# Work request
Output the records that follow, with every character intact.

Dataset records
--- START ---

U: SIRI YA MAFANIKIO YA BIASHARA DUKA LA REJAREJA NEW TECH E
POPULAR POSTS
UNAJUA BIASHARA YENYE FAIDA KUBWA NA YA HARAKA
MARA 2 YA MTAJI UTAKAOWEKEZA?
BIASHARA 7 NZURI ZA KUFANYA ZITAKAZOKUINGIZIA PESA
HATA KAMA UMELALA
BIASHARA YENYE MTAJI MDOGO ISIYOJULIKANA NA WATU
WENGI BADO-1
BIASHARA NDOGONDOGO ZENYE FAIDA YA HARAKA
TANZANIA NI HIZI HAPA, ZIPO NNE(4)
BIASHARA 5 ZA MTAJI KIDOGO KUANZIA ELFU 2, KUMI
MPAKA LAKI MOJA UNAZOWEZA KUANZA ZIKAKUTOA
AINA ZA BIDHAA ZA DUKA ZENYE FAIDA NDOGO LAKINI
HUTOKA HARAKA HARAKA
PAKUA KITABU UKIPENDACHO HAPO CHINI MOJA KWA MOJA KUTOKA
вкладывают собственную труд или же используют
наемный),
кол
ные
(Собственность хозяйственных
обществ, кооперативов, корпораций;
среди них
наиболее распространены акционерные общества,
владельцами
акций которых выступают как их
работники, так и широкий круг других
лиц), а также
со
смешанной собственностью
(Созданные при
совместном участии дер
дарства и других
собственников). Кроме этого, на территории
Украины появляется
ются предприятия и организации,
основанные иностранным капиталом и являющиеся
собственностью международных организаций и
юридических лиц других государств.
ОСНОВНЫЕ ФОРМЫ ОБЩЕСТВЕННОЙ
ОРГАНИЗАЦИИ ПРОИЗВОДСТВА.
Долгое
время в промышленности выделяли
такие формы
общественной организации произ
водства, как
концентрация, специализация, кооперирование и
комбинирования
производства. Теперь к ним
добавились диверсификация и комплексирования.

--- END ---

# Response to this exercise
U: SIRI YA MAFANIKIO YA BIASHARA DUKA LA REJAREJA NEW TECH E
POPULAR POSTS
UNAJUA BIASHARA YENYE FAIDA KUBWA NA YA HARAKA
MARA 2 YA MTAJI UTAKAOWEKEZA?
BIASHARA 7 NZURI ZA KUFANYA ZITAKAZOKUINGIZIA PESA
HATA KAMA UMELALA
BIASHARA YENYE MTAJI MDOGO ISIYOJULIKANA NA WATU
WENGI BADO-1
BIASHARA NDOGONDOGO ZENYE FAIDA YA HARAKA
TANZANIA NI HIZI HAPA, ZIPO NNE(4)
BIASHARA 5 ZA MTAJI KIDOGO KUANZIA ELFU 2, KUMI
MPAKA LAKI MOJA UNAZOWEZA KUANZA ZIKAKUTOA
AINA ZA BIDHAA ZA DUKA ZENYE FAIDA NDOGO LAKINI
HUTOKA HARAKA HARAKA
PAKUA KITABU UKIPENDACHO HAPO CHINI MOJA KWA MOJA KUTOKA
вкладывают собственную труд или же используют
наемный),
кол
ные
(Собственность хозяйственных
обществ, кооперативов, корпораций;
среди них
наиболее распространены акционерные общества,
владельцами
акций которых выступают как их
работники, так и широкий круг других
лиц), а также
со
смешанной собственностью
(Созданные при
совместном участии дер
дарства и других
собственников). Кроме этого, на территории
Украины появляется
ются предприятия и организации,
основанные иностранным капиталом и являющиеся
собственностью международных организаций и
юридических лиц других государств.
ОСНОВНЫЕ ФОРМЫ ОБЩЕСТВЕННОЙ
ОРГАНИЗАЦИИ ПРОИЗВОДСТВА.
Долгое
время в промышленности выделяли
такие формы
общественной организации произ
водства, как
концентрация, специализация, кооперирование и
комбинирования
производства. Теперь к ним
добавились диверсификация и комплексирования.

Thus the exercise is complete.